▶ **Exercise description**:
Copy out the lines from the one with "collectors: D. Deb" to the one with "family: Lythraceae", swapping "collection date" for "date collected" and leaving everything else as it is.

▶ **Data**:
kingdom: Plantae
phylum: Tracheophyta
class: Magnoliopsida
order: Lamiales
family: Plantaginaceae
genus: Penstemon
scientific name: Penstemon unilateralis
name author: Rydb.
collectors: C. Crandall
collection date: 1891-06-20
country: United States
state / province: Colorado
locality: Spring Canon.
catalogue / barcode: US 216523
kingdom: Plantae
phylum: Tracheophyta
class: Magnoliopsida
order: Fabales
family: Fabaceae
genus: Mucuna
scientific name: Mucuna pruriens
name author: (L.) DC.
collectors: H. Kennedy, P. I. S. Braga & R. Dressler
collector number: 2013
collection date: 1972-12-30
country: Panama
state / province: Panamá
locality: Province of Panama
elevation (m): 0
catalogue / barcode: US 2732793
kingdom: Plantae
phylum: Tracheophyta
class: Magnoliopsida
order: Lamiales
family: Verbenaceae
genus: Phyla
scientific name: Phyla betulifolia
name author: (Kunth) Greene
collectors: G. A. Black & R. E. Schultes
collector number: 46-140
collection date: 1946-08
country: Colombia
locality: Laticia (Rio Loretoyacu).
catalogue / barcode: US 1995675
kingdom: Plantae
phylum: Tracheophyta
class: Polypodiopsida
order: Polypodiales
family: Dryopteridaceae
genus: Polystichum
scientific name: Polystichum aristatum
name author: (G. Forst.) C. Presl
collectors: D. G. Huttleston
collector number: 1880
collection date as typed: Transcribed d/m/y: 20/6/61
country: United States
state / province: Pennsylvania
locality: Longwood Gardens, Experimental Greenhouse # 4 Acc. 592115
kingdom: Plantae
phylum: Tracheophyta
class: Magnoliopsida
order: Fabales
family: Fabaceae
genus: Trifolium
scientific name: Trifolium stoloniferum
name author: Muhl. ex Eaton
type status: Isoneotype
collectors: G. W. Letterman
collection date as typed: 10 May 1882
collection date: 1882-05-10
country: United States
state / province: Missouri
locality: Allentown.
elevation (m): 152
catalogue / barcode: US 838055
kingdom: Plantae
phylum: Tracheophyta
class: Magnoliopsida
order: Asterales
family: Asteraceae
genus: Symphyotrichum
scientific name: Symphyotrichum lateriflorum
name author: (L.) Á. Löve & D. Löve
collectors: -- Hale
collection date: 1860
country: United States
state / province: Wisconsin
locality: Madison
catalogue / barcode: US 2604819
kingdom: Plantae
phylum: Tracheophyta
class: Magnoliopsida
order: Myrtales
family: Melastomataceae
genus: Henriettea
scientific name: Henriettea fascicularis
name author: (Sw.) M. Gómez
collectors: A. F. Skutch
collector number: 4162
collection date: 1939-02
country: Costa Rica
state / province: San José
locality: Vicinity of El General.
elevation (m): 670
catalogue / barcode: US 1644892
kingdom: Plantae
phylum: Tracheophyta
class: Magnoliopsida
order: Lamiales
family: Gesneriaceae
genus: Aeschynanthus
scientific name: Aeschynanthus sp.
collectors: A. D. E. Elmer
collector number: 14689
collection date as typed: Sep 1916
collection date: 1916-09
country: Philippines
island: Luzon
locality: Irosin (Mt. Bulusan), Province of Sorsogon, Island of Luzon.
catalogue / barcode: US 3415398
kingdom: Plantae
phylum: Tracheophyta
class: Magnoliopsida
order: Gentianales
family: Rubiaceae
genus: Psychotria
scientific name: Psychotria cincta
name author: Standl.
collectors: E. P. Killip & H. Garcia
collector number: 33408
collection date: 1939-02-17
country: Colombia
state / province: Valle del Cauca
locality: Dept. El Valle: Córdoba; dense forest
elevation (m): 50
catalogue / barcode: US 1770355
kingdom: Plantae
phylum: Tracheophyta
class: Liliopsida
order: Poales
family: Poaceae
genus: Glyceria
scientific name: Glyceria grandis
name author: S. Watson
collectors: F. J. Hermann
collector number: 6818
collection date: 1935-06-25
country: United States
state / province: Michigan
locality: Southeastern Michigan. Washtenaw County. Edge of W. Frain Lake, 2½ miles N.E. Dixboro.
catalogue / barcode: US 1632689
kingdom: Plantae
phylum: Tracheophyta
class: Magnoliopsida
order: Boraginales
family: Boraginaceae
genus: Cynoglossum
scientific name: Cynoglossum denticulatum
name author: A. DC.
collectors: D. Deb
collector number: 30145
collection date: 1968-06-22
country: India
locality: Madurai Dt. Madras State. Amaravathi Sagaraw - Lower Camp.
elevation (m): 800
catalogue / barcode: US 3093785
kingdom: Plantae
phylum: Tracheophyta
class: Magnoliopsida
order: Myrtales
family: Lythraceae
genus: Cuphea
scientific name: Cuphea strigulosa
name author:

▶ **Expected answer**:
collectors: D. Deb
collector number: 30145
date collected: 1968-06-22
country: India
locality: Madurai Dt. Madras State. Amaravathi Sagaraw - Lower Camp.
elevation (m): 800
catalogue / barcode: US 3093785
kingdom: Plantae
phylum: Tracheophyta
class: Magnoliopsida
order: Myrtales
family: Lythraceae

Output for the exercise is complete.